Reports of sexual abuse of tribal children in government and private ashramshalas are not a new phenomenon. Information obtained by social activists under the Right to Information (RTI) Act, 2005 indicates that during the period 2010-15, there were 684 unnatural deaths of tribal children reported in Maharashtra, a statistic that suggests that hundreds of children who protested sexual abuse have been eliminated by the state’s incorrigibly corrupt neta-babu-police nexus. Nevertheless, responding — or seeming to respond — to the demands and aspirations of Maharashtra’s tribal community is politically necessary, as they constitute almost 10 percent of the state’s population of 115 million.

Typically, government response to the recurrent reports of gross mismanagement of tribal schools has been to constitute committees to investigate specific incidents. A 12-member committee chaired by Dr. Subhash Salunke, former director-general of health services, submitted a report highlighting abysmal conditions in government and private ashramshalas to the state’s governor in October 2016. The Salunke Committee’s report was endorsed by a committee of legislators whose report was tabled in the legislative assembly on April 6, 2017. However, these reports have disappeared into the murky warrens of the bureaucracy.

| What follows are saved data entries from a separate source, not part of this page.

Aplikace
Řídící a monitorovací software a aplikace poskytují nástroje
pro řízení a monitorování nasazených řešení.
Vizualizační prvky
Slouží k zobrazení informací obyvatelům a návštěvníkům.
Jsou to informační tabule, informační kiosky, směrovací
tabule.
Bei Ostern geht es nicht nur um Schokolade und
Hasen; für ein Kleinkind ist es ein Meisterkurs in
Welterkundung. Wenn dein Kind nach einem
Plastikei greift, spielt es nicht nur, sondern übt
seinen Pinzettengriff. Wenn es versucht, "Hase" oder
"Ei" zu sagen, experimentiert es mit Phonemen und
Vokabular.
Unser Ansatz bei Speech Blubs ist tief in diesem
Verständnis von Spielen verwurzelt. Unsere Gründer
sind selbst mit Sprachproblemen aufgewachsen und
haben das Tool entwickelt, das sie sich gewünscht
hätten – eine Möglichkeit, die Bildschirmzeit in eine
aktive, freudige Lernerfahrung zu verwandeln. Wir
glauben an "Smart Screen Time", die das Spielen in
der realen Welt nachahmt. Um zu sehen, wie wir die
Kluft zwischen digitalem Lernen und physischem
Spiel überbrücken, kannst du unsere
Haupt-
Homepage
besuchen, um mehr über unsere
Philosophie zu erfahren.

Across the country in every state of the Union government, schools from pre-primary anganwadis to higher secondaries are — as testified year after year by the Pratham Education Foundation’s elaborate Annual Status of Education Reports (ASER) — going from bad to worse. Yet because the neck-deep involvement of politicians and bureaucrats in dozens of rackets in public K-12 education, there’s little interest in radical reform of the rotten education system. The pathetic conditions and rampant abuse of children in Maharashtra’s private aided ashramshalas which were supposed to provide bottom-of-the-pyramid tribal households an alternative to government ashramshalas, is additional proof of the deep rot that has penetrated public education in contemporary India.